- [Task requirements]: Show each line in the records below that contains the string "partes".

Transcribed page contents
————————
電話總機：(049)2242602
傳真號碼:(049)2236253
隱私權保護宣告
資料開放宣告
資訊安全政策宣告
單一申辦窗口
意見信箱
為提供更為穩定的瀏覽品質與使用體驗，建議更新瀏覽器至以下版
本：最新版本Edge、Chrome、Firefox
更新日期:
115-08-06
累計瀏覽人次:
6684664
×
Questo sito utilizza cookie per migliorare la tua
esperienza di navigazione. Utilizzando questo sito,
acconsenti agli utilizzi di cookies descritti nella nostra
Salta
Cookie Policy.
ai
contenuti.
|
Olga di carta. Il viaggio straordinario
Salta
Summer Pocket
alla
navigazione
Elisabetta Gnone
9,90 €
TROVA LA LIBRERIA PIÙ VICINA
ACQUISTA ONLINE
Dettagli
————————
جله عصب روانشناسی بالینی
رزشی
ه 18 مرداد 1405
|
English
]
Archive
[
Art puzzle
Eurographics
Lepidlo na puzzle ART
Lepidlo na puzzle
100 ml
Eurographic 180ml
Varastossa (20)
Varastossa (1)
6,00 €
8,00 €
————————
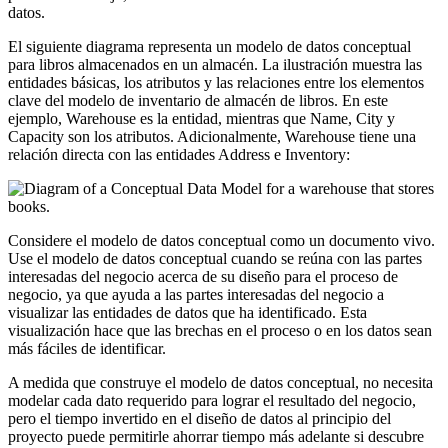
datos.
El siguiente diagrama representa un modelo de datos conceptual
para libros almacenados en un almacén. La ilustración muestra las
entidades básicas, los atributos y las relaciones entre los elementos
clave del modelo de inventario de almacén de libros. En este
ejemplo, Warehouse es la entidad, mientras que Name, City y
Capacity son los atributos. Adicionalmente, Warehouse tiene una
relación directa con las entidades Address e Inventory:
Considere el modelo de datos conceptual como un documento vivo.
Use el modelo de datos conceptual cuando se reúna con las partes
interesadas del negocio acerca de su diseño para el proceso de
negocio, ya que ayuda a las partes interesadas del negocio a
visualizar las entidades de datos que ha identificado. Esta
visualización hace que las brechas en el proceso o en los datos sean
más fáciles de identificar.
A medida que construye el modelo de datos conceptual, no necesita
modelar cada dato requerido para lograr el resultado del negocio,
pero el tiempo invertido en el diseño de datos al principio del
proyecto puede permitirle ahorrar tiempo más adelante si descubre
————————
- [Written reply]:
Use el modelo de datos conceptual cuando se reúna con las partes
negocio, ya que ayuda a las partes interesadas del negocio a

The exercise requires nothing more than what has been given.